Start of Exercise inputs

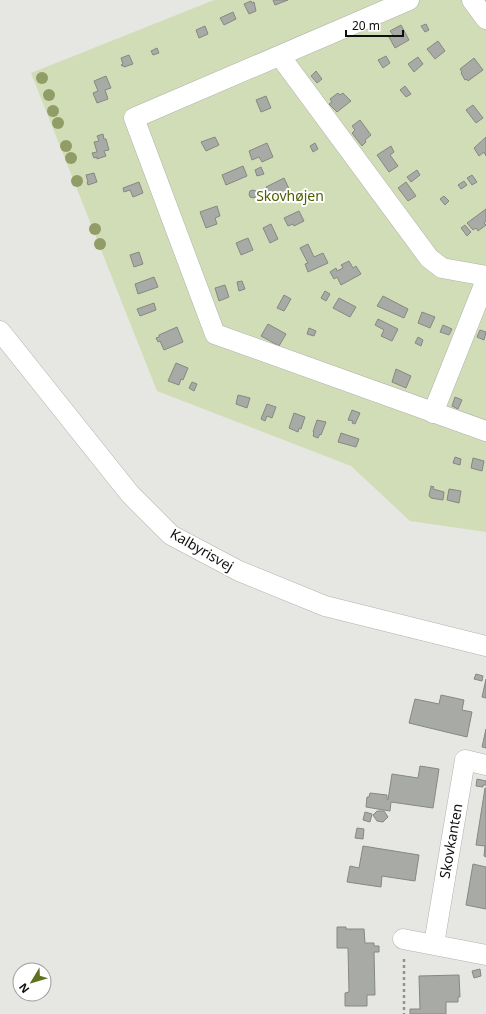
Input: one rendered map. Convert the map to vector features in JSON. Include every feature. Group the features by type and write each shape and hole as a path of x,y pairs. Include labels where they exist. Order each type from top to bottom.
{"street":[{"path":"409,0 134,118 215,334 486,431"},
{"path":"472,0 486,19"},
{"path":"280,56 429,258 442,268 486,276"},
{"path":"433,413 486,280"},
{"name":"Kalbyrisvej","path":"0,331 130,494 171,535 239,571 325,606 486,646"},
{"name":"Skovkanten","path":"434,944 465,760 486,765"},
{"path":"403,939 486,954"}],"path":[{"path":"403,939 404,1014"}],"green space":[{"name":"Skovhøjen","path":"214,0 486,0 486,532 410,521 351,466 157,391 31,73"}],"building":[{"path":"273,0 288,0 275,5"},
{"path":"251,1 252,3 254,2 256,11 249,14 244,4"},
{"path":"233,12 236,19 224,25 220,18"},
{"path":"426,24 429,30 425,32 421,26"},
{"path":"401,25 409,40 395,48 389,37 393,35 390,31"},
{"path":"205,26 208,34 199,38 196,30"},
{"path":"438,41 445,51 435,59 427,49"},
{"path":"157,48 159,53 153,55 151,51"},
{"path":"129,55 133,64 124,67 122,66 121,65 123,64 121,58"},
{"path":"386,56 390,63 383,68 378,60"},
{"path":"418,57 423,64 414,72 408,64"},
{"path":"474,58 483,70 468,81 467,79 465,80 460,69"},
{"path":"316,71 322,79 317,83 311,76"},
{"path":"106,76 111,88 105,90 108,99 97,103 93,93 98,91 94,81"},
{"path":"405,86 411,94 406,97 400,90"},
{"path":"338,93 340,95 343,93 351,101 337,112 329,104 332,102 330,99"},
{"path":"266,96 271,108 261,112 256,100"},
{"path":"473,105 483,118 476,123 466,110"},
{"path":"360,120 371,135 365,140 366,142 362,146 352,133 355,130 352,126"},
{"path":"103,134 109,150 104,151 106,156 97,159 97,157 94,158 92,153 97,152 94,142 99,141 97,136"},
{"path":"215,137 219,145 206,151 201,142"},
{"path":"486,137 486,156 484,152 479,156 474,148"},
{"path":"267,143 273,157 262,162 259,157 252,160 249,151"},
{"path":"315,143 318,149 313,152 310,146"},
{"path":"391,146 394,152 390,155 398,166 389,172 377,155"},
{"path":"243,166 247,176 226,185 222,175"},
{"path":"261,167 264,174 257,176 255,170"},
{"path":"417,170 420,175 411,182 407,177"},
{"path":"94,173 97,182 88,185 86,175"},
{"path":"472,175 477,182 472,185 467,178"},
{"path":"284,178 290,191 273,199 266,187"},
{"path":"464,181 467,185 461,189 458,185"},
{"path":"139,182 143,193 133,197 130,190 124,192 123,188"},
{"path":"406,182 416,196 408,201 398,188"},
{"path":"253,190 256,191 256,197 253,198 250,197 249,194 250,191"},
{"path":"444,196 449,201 445,205 440,199"},
{"path":"217,206 220,216 215,218 217,224 206,228 200,212"},
{"path":"486,209 486,221 484,223 486,225 478,231 476,228 473,230 467,223"},
{"path":"299,211 304,221 294,226 293,224 288,226 284,218"},
{"path":"271,224 278,239 270,243 263,228"},
{"path":"465,225 471,232 467,236 461,228"},
{"path":"248,238 253,250 241,255 236,243"},
{"path":"308,244 314,257 323,253 328,263 308,272 305,264 308,263 300,248"},
{"path":"139,252 143,264 134,267 130,255"},
{"path":"349,261 353,268 356,266 361,274 341,285 337,277 334,279 330,272 336,268 337,271 343,268 341,265"},
{"path":"154,277 158,287 138,294 135,284"},
{"path":"242,281 245,289 239,291 237,282"},
{"path":"225,285 229,297 219,301 215,288"},
{"path":"325,291 330,294 326,301 321,298"},
{"path":"284,295 291,299 284,311 277,308"},
{"path":"383,296 408,309 404,318 377,306"},
{"path":"339,298 356,307 350,317 333,308"},
{"path":"154,303 156,310 140,316 137,309"},
{"path":"422,312 435,317 430,328 418,323"},
{"path":"378,319 398,329 392,341 381,336 384,330 375,325"},
{"path":"268,324 286,334 279,346 261,336"},
{"path":"443,325 452,329 449,335 440,332"},
{"path":"177,327 183,342 164,350 160,341 158,342 156,338 159,337 159,335"},
{"path":"309,328 316,331 314,336 307,334"},
{"path":"480,330 486,332 484,340 477,337"},
{"path":"418,337 423,340 421,346 415,343"},
{"path":"176,363 188,368 179,385 168,381"},
{"path":"396,369 411,376 406,388 392,382"},
{"path":"192,382 197,384 194,391 189,388"},
{"path":"238,395 250,398 247,408 236,404"},
{"path":"455,397 462,400 458,409 452,406"},
{"path":"267,404 276,407 272,418 267,416 265,421 261,419"},
{"path":"352,410 360,413 355,424 352,423 353,421 348,420"},
{"path":"294,413 305,417 301,429 299,428 298,432 289,428"},
{"path":"317,420 326,422 321,435 320,434 318,438 313,436"},
{"path":"341,433 359,439 356,447 338,442"},
{"path":"455,457 461,459 460,465 453,463"},
{"path":"473,458 484,461 482,471 471,468"},
{"path":"431,486 434,487 433,489 444,492 443,500 431,498 429,496"},
{"path":"449,489 461,491 459,503 447,500"},
{"path":"476,674 483,676 482,681 474,679"},
{"path":"486,679 486,698 482,697"},
{"path":"441,695 464,700 462,710 472,712 467,737 409,723 415,699 439,704"},
{"path":"486,729 486,748 482,747"},
{"path":"420,766 439,769 433,808 391,802 390,811 366,807 367,797 369,797 370,793 387,795 388,800 392,774 418,778"},
{"path":"477,779 486,781 486,785 483,785 483,787 476,786"},
{"path":"485,788 486,857 484,856 485,846 476,845"},
{"path":"377,811 384,811 388,817 383,822 377,821 373,815"},
{"path":"365,812 372,814 370,822 363,820"},
{"path":"357,828 364,829 363,839 355,838"},
{"path":"363,846 419,855 415,881 382,876 381,887 347,882 350,866 359,868"},
{"path":"473,864 486,867 486,909 466,905"},
{"path":"337,927 346,927 346,929 364,929 365,943 374,943 374,946 379,946 379,952 374,952 375,995 367,995 367,1006 345,1006 345,993 349,992 348,948 337,948"},
{"path":"480,969 481,976 474,978 472,971"},
{"path":"459,975 460,997 458,997 458,1002 446,1002 446,1014 410,1014 410,1009 420,1009 419,976"}]}
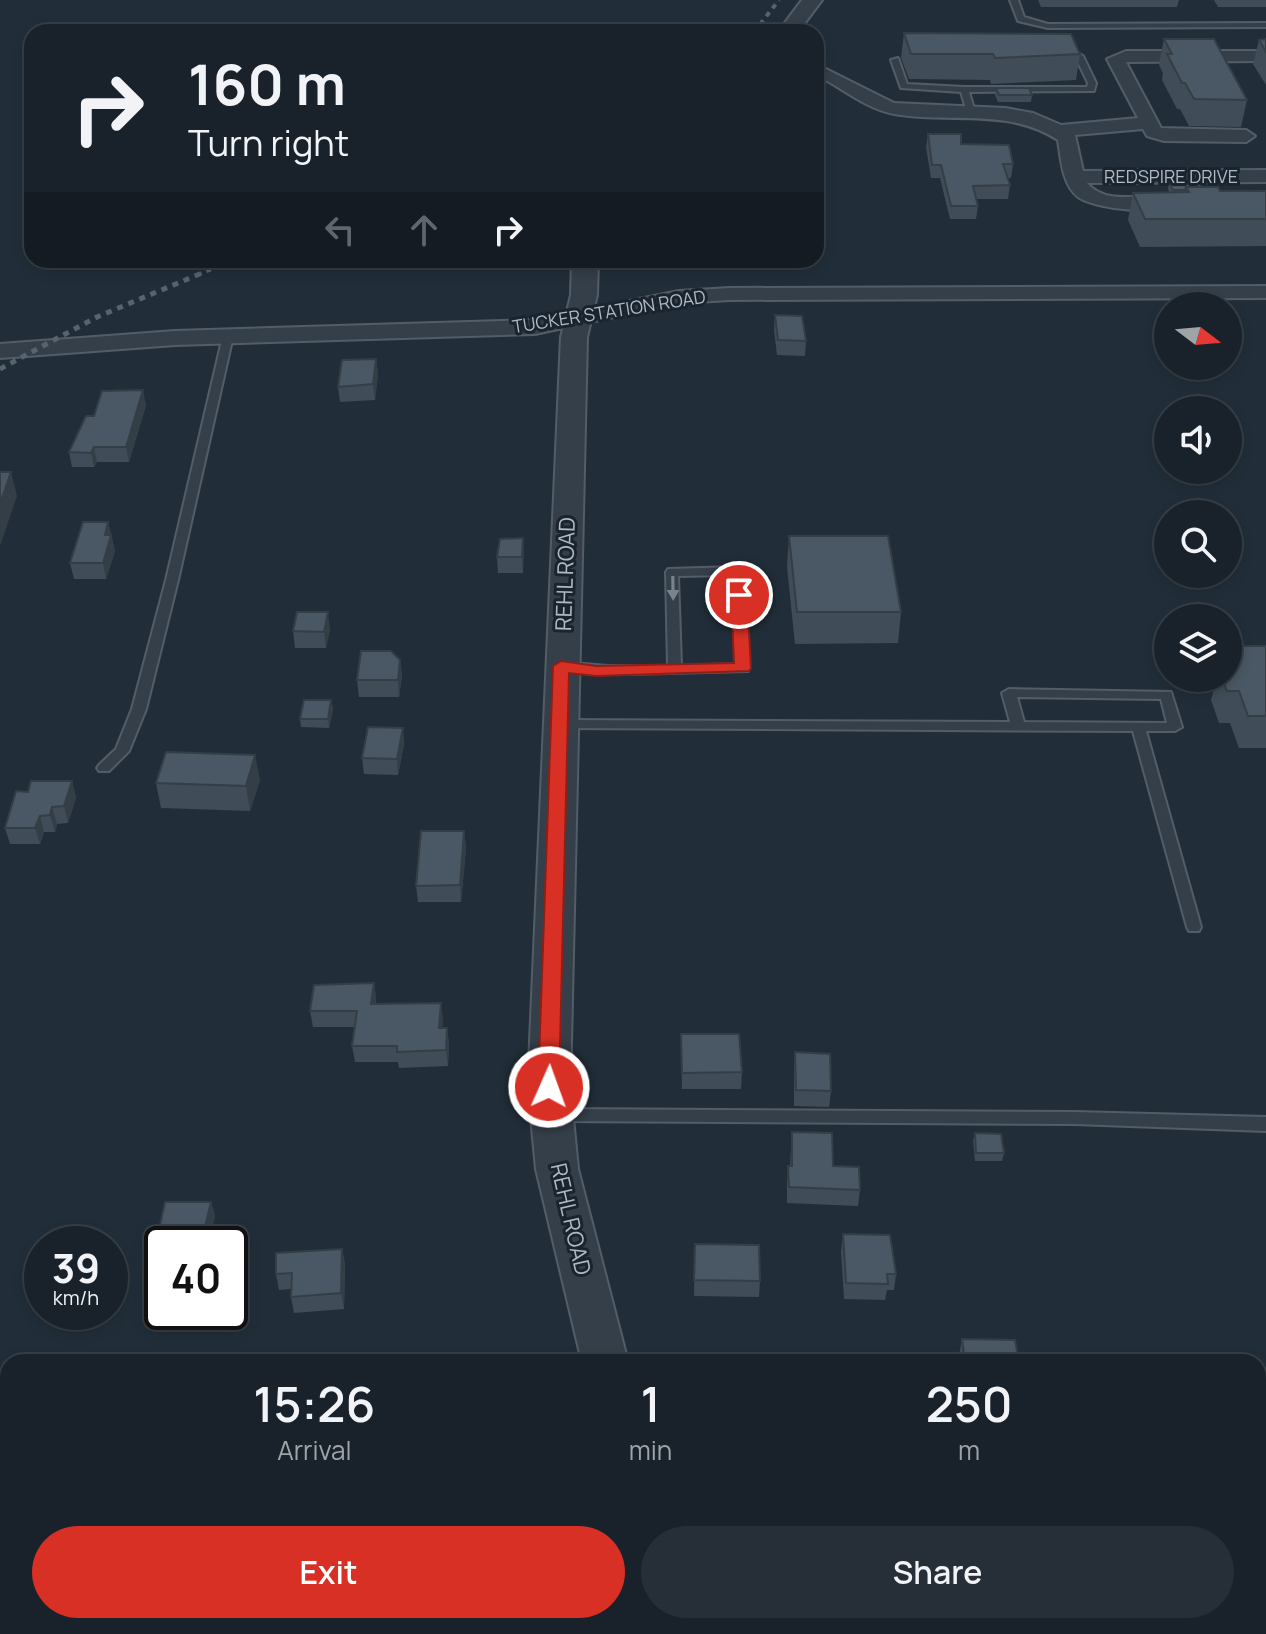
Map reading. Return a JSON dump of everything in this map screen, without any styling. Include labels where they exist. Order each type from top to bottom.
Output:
[{"type":"street","points":[[794,24],[812,0]]},
{"type":"street","points":[[1060,131],[1148,123],[1116,59],[1126,56],[1266,56]]},
{"type":"street","points":[[824,72],[877,104],[907,109],[1019,114],[1040,120],[1067,137],[1076,177],[1082,190],[1093,198],[1132,203],[1192,203]]},
{"type":"street","name":"REDSPIRE DRIVE","points":[[1148,123],[1154,132],[1164,135],[1246,136]]},
{"type":"street","name":"REDSPIRE DRIVE","points":[[1076,177],[1266,176]]},
{"type":"street","name":"REHL ROAD","points":[[585,268],[584,295],[574,337],[549,1087],[557,1169],[603,1354]]},
{"type":"street","name":"TUCKER STATION ROAD","points":[[0,351],[228,336],[515,329],[579,320],[679,297],[730,294],[1266,292]]},
{"type":"lane","points":[[1014,0],[1021,19],[1048,26],[1266,25]]},
{"type":"lane","points":[[895,60],[904,86],[964,90],[1091,89],[1092,83],[1079,56]]},
{"type":"lane","points":[[964,90],[971,112]]},
{"type":"lane","points":[[104,768],[122,751],[139,709],[228,336]]},
{"type":"lane","points":[[561,666],[596,671],[743,668],[737,571],[672,572],[675,669]]},
{"type":"lane","points":[[559,724],[1175,727],[1166,695],[1009,693],[1018,726]]},
{"type":"lane","points":[[1138,727],[1194,927]]},
{"type":"lane","points":[[552,1115],[1059,1118],[1266,1124]]},
{"type":"building","points":[[904,33],[1071,34],[1080,54],[995,58],[993,54],[911,54]]},
{"type":"building","points":[[1164,39],[1214,39],[1247,100],[1194,99],[1167,54],[1172,54]]},
{"type":"building","points":[[1266,39],[1266,52],[1259,40]]},
{"type":"building","points":[[996,88],[1029,88],[1032,95],[999,95]]},
{"type":"building","points":[[928,134],[961,134],[961,144],[1009,145],[1013,164],[1003,164],[1010,185],[973,186],[978,206],[951,206],[941,165],[932,165]]},
{"type":"building","points":[[1169,182],[1202,182],[1204,187],[1173,190]]},
{"type":"building","points":[[1186,187],[1266,191],[1266,219],[1145,219],[1133,193],[1189,192]]},
{"type":"building","points":[[775,315],[802,316],[806,341],[778,340]]},
{"type":"building","points":[[376,359],[373,384],[338,387],[342,360]]},
{"type":"building","points":[[143,390],[126,447],[94,447],[91,453],[69,452],[86,416],[94,416],[102,391]]},
{"type":"building","points":[[0,472],[11,472],[0,504]]},
{"type":"building","points":[[83,522],[108,522],[105,535],[111,535],[103,563],[70,563]]},
{"type":"building","points":[[789,536],[888,536],[901,612],[797,612]]},
{"type":"building","points":[[523,538],[522,557],[497,557],[500,539]]},
{"type":"building","points":[[297,612],[328,612],[324,632],[293,631]]},
{"type":"building","points":[[1242,646],[1266,646],[1266,716],[1248,716],[1239,692],[1242,692]]},
{"type":"building","points":[[361,651],[391,651],[400,660],[398,680],[357,680]]},
{"type":"building","points":[[304,700],[331,700],[328,719],[300,719]]},
{"type":"building","points":[[368,727],[403,728],[397,759],[362,758]]},
{"type":"building","points":[[166,752],[255,755],[246,786],[156,783]]},
{"type":"building","points":[[31,781],[72,781],[64,806],[52,807],[50,815],[40,816],[35,828],[5,828],[16,791],[28,792]]},
{"type":"building","points":[[421,831],[464,831],[460,885],[416,886]]},
{"type":"building","points":[[374,983],[371,1004],[441,1003],[439,1028],[447,1028],[446,1050],[397,1052],[397,1046],[352,1046],[357,1011],[310,1011],[314,985]]},
{"type":"building","points":[[681,1034],[739,1034],[742,1072],[682,1073]]},
{"type":"building","points":[[795,1052],[830,1054],[831,1091],[796,1090]]},
{"type":"building","points":[[792,1132],[832,1133],[833,1166],[859,1167],[860,1190],[789,1187]]},
{"type":"building","points":[[975,1133],[1001,1134],[1004,1153],[976,1153]]},
{"type":"building","points":[[165,1202],[211,1202],[205,1226],[160,1226]]},
{"type":"building","points":[[843,1234],[890,1235],[896,1274],[887,1274],[888,1284],[846,1283]]},
{"type":"building","points":[[695,1244],[759,1245],[760,1281],[694,1280]]},
{"type":"building","points":[[342,1249],[341,1293],[291,1297],[292,1273],[276,1274],[276,1253]]},
{"type":"building","points":[[962,1339],[1015,1340],[1018,1354],[964,1354]]},
{"type":"railway","points":[[760,24],[779,0]]},
{"type":"railway","points":[[197,275],[214,268]]},
{"type":"railway","points":[[0,369],[97,317],[202,273]]},
{"type":"route","points":[[549,1087],[561,666],[596,671],[743,668],[739,595]]}]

End of Exercise inputs

▶ Action item:
Show the lines in the entries above that include the string "DRIVE".

▶ Result:
{"type":"street","name":"REDSPIRE DRIVE","points":[[1148,123],[1154,132],[1164,135],[1246,136]]},
{"type":"street","name":"REDSPIRE DRIVE","points":[[1076,177],[1266,176]]},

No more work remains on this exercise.